> **WORK INSTRUCTION**
The response must reproduce every record in full.
** Opening DATASET ENTRIES block **
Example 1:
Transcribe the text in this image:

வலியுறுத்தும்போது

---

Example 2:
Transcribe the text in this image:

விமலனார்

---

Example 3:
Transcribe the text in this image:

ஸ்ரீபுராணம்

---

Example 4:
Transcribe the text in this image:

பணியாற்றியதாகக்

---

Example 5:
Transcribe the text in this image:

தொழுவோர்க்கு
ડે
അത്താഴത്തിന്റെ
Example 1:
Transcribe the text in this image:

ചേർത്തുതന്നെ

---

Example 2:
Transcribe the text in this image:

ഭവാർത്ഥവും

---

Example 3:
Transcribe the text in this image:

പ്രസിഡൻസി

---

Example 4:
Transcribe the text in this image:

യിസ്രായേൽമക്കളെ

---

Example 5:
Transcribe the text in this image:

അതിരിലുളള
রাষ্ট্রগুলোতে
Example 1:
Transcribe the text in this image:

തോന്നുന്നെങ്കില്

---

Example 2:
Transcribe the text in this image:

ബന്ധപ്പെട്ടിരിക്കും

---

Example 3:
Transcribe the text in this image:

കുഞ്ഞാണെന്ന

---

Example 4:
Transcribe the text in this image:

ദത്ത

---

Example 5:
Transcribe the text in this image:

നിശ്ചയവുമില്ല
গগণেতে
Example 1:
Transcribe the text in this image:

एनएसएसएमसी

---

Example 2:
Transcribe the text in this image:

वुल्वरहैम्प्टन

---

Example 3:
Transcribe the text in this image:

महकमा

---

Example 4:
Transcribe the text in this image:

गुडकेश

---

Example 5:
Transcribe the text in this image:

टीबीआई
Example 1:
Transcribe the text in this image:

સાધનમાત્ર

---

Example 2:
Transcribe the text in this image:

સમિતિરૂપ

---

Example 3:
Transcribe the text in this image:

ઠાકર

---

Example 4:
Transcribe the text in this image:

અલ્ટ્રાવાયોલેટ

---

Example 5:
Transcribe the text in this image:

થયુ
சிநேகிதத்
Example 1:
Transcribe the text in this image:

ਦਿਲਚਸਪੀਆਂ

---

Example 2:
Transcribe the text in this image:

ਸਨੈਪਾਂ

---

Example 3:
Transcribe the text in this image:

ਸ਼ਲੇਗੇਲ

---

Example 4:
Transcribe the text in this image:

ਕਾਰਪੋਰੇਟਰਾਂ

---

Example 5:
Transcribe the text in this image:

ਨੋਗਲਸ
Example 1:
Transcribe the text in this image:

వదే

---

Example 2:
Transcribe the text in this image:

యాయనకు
** Closing DATASET ENTRIES block **
> **EXERCISE RESULT**
Example 1:
Transcribe the text in this image:

வலியுறுத்தும்போது

---

Example 2:
Transcribe the text in this image:

விமலனார்

---

Example 3:
Transcribe the text in this image:

ஸ்ரீபுராணம்

---

Example 4:
Transcribe the text in this image:

பணியாற்றியதாகக்

---

Example 5:
Transcribe the text in this image:

தொழுவோர்க்கு
ડે
അത്താഴത്തിന്റെ
Example 1:
Transcribe the text in this image:

ചേർത്തുതന്നെ

---

Example 2:
Transcribe the text in this image:

ഭവാർത്ഥവും

---

Example 3:
Transcribe the text in this image:

പ്രസിഡൻസി

---

Example 4:
Transcribe the text in this image:

യിസ്രായേൽമക്കളെ

---

Example 5:
Transcribe the text in this image:

അതിരിലുളള
রাষ্ট্রগুলোতে
Example 1:
Transcribe the text in this image:

തോന്നുന്നെങ്കില്

---

Example 2:
Transcribe the text in this image:

ബന്ധപ്പെട്ടിരിക്കും

---

Example 3:
Transcribe the text in this image:

കുഞ്ഞാണെന്ന

---

Example 4:
Transcribe the text in this image:

ദത്ത

---

Example 5:
Transcribe the text in this image:

നിശ്ചയവുമില്ല
গগণেতে
Example 1:
Transcribe the text in this image:

एनएसएसएमसी

---

Example 2:
Transcribe the text in this image:

वुल्वरहैम्प्टन

---

Example 3:
Transcribe the text in this image:

महकमा

---

Example 4:
Transcribe the text in this image:

गुडकेश

---

Example 5:
Transcribe the text in this image:

टीबीआई
Example 1:
Transcribe the text in this image:

સાધનમાત્ર

---

Example 2:
Transcribe the text in this image:

સમિતિરૂપ

---

Example 3:
Transcribe the text in this image:

ઠાકર

---

Example 4:
Transcribe the text in this image:

અલ્ટ્રાવાયોલેટ

---

Example 5:
Transcribe the text in this image:

થયુ
சிநேகிதத்
Example 1:
Transcribe the text in this image:

ਦਿਲਚਸਪੀਆਂ

---

Example 2:
Transcribe the text in this image:

ਸਨੈਪਾਂ

---

Example 3:
Transcribe the text in this image:

ਸ਼ਲੇਗੇਲ

---

Example 4:
Transcribe the text in this image:

ਕਾਰਪੋਰੇਟਰਾਂ

---

Example 5:
Transcribe the text in this image:

ਨੋਗਲਸ
Example 1:
Transcribe the text in this image:

వదే

---

Example 2:
Transcribe the text in this image:

యాయనకు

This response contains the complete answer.